▶ _WHAT NEEDS TO BE DONE_: Please retype the data in full and exactly; the pictures are not part of the copy.

▶ _SUPPLIED DATA_:
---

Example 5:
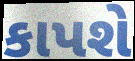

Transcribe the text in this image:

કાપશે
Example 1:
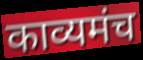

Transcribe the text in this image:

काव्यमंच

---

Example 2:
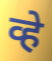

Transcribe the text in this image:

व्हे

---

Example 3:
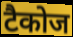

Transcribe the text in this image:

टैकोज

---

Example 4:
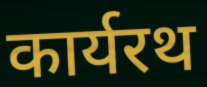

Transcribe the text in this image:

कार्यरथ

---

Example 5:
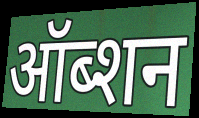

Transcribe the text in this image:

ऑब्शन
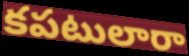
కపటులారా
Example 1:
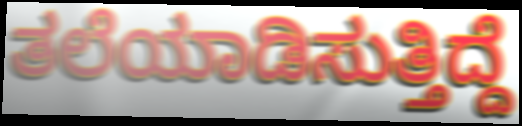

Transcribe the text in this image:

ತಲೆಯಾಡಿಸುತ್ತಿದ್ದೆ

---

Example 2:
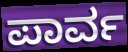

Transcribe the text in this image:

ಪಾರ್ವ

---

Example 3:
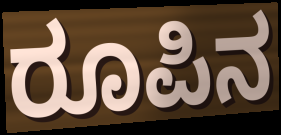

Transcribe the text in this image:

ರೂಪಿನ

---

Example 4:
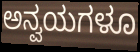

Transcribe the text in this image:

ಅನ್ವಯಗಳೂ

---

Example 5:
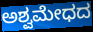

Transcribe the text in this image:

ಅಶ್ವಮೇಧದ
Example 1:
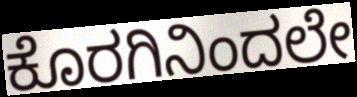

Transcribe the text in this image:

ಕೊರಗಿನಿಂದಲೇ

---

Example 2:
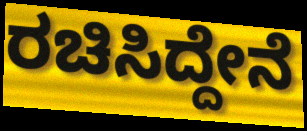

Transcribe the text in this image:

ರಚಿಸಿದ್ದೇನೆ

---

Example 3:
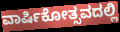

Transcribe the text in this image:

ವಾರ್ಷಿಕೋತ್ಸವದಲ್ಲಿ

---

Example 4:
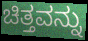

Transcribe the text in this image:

▶ _EXERCISE ANSWER_:
---

Example 5:

Transcribe the text in this image:

કાપશે
Example 1:

Transcribe the text in this image:

काव्यमंच

---

Example 2:

Transcribe the text in this image:

व्हे

---

Example 3:

Transcribe the text in this image:

टैकोज

---

Example 4:

Transcribe the text in this image:

कार्यरथ

---

Example 5:

Transcribe the text in this image:

ऑब्शन
కపటులారా
Example 1:

Transcribe the text in this image:

ತಲೆಯಾಡಿಸುತ್ತಿದ್ದೆ

---

Example 2:

Transcribe the text in this image:

ಪಾರ್ವ

---

Example 3:

Transcribe the text in this image:

ರೂಪಿನ

---

Example 4:

Transcribe the text in this image:

ಅನ್ವಯಗಳೂ

---

Example 5:

Transcribe the text in this image:

ಅಶ್ವಮೇಧದ
Example 1:

Transcribe the text in this image:

ಕೊರಗಿನಿಂದಲೇ

---

Example 2:

Transcribe the text in this image:

ರಚಿಸಿದ್ದೇನೆ

---

Example 3:

Transcribe the text in this image:

ವಾರ್ಷಿಕೋತ್ಸವದಲ್ಲಿ

---

Example 4:

Transcribe the text in this image:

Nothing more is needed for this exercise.